(Task): Set down, please, exactly the lines below that run from the line with "line: (910, 1355) -> (645, 960), added" to the line with "line: (734, 1442)", both lines included.

(Given records):
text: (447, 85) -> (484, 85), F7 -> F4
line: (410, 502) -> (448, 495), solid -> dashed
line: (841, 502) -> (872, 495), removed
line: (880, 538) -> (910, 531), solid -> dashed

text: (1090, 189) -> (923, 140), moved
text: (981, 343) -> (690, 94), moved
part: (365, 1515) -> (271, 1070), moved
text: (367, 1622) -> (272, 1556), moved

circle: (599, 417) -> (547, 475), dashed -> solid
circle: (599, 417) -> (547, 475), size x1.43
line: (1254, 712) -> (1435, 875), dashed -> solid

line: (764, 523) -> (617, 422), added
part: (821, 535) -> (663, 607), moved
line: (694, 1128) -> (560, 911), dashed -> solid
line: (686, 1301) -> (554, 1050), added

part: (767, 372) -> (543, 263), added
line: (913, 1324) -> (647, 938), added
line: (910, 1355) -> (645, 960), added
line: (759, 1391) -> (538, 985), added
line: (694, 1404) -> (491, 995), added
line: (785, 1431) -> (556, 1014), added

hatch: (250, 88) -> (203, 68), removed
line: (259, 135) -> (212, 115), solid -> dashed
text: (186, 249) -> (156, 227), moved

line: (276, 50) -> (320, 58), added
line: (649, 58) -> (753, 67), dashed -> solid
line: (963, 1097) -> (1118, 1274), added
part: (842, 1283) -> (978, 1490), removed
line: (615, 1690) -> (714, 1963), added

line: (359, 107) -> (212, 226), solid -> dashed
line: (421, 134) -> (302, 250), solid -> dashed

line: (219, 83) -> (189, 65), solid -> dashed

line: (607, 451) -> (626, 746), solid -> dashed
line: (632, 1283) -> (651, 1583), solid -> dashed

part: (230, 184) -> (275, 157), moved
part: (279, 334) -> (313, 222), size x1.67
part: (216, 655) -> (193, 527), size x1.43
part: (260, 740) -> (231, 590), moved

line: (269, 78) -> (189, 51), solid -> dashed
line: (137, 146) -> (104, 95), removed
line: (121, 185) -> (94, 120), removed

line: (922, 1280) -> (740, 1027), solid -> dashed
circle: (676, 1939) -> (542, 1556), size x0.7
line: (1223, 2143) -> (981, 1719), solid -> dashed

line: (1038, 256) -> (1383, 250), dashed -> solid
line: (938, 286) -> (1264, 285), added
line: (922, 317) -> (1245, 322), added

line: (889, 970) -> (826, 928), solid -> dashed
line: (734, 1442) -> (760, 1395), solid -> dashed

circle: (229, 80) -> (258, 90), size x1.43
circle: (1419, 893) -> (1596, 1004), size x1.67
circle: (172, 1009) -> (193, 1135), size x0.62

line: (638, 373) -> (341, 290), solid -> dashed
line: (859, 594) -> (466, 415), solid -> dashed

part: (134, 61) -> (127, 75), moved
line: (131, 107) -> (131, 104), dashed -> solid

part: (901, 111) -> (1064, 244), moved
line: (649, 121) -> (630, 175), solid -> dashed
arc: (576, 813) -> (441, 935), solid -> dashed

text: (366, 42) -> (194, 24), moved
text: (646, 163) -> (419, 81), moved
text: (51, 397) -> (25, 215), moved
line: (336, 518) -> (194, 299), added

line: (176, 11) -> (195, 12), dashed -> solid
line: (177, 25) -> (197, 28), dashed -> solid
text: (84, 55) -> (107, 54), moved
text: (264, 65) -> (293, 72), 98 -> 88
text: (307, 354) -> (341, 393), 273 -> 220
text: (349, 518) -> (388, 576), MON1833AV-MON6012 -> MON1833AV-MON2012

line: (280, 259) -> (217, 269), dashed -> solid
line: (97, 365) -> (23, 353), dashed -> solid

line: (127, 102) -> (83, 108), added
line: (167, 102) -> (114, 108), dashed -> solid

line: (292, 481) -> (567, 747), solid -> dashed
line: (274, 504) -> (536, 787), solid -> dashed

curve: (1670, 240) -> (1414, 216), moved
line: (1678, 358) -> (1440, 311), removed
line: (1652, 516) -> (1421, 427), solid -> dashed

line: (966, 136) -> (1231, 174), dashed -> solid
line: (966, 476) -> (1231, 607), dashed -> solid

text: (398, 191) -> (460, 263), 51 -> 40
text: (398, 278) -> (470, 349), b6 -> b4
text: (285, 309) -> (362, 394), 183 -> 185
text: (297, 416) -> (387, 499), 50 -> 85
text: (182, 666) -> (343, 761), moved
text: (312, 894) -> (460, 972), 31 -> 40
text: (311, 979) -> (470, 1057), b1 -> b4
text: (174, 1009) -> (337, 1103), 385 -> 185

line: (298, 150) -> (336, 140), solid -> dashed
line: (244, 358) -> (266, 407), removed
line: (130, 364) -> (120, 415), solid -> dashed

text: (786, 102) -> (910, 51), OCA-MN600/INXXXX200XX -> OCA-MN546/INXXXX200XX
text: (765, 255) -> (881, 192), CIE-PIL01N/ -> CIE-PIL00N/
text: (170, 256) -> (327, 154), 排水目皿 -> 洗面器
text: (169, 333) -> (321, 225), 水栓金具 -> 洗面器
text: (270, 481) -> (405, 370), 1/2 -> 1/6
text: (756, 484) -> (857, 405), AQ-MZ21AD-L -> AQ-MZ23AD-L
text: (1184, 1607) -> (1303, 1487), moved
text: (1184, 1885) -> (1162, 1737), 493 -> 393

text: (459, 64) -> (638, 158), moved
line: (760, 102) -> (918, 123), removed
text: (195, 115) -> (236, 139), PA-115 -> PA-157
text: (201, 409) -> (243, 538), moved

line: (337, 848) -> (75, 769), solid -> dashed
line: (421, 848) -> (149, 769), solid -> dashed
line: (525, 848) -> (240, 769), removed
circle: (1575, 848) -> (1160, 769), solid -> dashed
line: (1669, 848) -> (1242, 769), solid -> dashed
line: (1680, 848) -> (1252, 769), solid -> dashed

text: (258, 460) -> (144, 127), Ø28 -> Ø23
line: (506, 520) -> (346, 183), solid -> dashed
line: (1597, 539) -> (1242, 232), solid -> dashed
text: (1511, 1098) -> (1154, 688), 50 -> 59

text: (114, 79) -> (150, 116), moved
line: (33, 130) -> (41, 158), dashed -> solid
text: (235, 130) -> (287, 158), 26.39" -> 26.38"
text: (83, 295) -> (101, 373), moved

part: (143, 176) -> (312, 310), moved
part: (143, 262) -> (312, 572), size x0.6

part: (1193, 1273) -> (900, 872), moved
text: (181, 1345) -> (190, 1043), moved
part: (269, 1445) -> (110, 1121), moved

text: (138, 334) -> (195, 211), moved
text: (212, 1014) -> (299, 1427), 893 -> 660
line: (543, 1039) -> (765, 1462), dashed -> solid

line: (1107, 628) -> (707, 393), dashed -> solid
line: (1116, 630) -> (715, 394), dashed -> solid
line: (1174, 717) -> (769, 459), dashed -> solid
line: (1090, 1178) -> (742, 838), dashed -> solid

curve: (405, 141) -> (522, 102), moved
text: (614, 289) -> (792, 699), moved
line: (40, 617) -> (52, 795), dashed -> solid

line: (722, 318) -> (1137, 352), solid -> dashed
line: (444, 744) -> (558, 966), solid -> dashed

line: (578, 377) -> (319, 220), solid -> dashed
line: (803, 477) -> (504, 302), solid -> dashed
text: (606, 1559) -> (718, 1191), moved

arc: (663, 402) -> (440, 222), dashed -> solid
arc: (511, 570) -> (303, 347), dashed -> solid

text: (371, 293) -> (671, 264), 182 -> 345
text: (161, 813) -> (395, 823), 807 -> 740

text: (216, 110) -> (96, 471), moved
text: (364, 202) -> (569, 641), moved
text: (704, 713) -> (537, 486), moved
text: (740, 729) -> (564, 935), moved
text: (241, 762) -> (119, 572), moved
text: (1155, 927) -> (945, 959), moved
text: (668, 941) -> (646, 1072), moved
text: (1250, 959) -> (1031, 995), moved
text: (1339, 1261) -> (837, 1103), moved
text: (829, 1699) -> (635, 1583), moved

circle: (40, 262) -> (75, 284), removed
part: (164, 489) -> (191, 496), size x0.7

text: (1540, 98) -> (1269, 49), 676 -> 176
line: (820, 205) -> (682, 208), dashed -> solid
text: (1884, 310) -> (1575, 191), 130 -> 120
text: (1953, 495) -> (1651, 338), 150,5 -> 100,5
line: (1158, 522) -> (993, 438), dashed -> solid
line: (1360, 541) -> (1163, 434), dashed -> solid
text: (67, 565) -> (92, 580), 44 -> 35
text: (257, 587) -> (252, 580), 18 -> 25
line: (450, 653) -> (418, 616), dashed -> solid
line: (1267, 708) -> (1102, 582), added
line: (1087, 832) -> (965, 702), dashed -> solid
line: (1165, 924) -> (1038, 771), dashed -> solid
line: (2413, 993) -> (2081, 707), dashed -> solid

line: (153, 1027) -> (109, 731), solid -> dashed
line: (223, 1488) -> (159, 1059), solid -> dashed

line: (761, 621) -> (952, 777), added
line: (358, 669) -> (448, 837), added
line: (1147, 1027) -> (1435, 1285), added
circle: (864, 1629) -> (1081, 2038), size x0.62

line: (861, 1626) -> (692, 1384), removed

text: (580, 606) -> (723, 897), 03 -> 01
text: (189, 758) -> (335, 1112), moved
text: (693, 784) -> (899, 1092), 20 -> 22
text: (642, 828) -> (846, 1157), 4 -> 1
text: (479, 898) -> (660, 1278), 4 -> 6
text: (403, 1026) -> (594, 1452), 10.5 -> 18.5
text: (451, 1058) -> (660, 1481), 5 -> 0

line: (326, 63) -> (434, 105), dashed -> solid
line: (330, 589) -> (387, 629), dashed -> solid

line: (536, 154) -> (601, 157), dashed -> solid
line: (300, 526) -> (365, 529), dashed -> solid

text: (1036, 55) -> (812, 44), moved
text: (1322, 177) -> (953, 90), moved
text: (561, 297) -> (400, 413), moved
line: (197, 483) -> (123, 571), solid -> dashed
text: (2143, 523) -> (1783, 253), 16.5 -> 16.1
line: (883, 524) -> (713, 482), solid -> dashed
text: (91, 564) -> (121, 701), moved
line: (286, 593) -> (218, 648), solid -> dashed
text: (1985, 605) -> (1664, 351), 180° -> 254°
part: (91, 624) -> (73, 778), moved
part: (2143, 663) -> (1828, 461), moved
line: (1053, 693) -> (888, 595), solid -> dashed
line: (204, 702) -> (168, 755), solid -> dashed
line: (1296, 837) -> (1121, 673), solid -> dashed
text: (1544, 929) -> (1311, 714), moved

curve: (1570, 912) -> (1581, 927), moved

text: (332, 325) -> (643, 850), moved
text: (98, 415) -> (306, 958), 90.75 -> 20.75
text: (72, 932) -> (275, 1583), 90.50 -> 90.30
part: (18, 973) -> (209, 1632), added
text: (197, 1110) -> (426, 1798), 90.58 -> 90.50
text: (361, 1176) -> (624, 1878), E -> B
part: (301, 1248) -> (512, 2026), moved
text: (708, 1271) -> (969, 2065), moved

(Solution to this task):
line: (910, 1355) -> (645, 960), added
line: (759, 1391) -> (538, 985), added
line: (694, 1404) -> (491, 995), added
line: (785, 1431) -> (556, 1014), added

hatch: (250, 88) -> (203, 68), removed
line: (259, 135) -> (212, 115), solid -> dashed
text: (186, 249) -> (156, 227), moved

line: (276, 50) -> (320, 58), added
line: (649, 58) -> (753, 67), dashed -> solid
line: (963, 1097) -> (1118, 1274), added
part: (842, 1283) -> (978, 1490), removed
line: (615, 1690) -> (714, 1963), added

line: (359, 107) -> (212, 226), solid -> dashed
line: (421, 134) -> (302, 250), solid -> dashed

line: (219, 83) -> (189, 65), solid -> dashed

line: (607, 451) -> (626, 746), solid -> dashed
line: (632, 1283) -> (651, 1583), solid -> dashed

part: (230, 184) -> (275, 157), moved
part: (279, 334) -> (313, 222), size x1.67
part: (216, 655) -> (193, 527), size x1.43
part: (260, 740) -> (231, 590), moved

line: (269, 78) -> (189, 51), solid -> dashed
line: (137, 146) -> (104, 95), removed
line: (121, 185) -> (94, 120), removed

line: (922, 1280) -> (740, 1027), solid -> dashed
circle: (676, 1939) -> (542, 1556), size x0.7
line: (1223, 2143) -> (981, 1719), solid -> dashed

line: (1038, 256) -> (1383, 250), dashed -> solid
line: (938, 286) -> (1264, 285), added
line: (922, 317) -> (1245, 322), added

line: (889, 970) -> (826, 928), solid -> dashed
line: (734, 1442) -> (760, 1395), solid -> dashed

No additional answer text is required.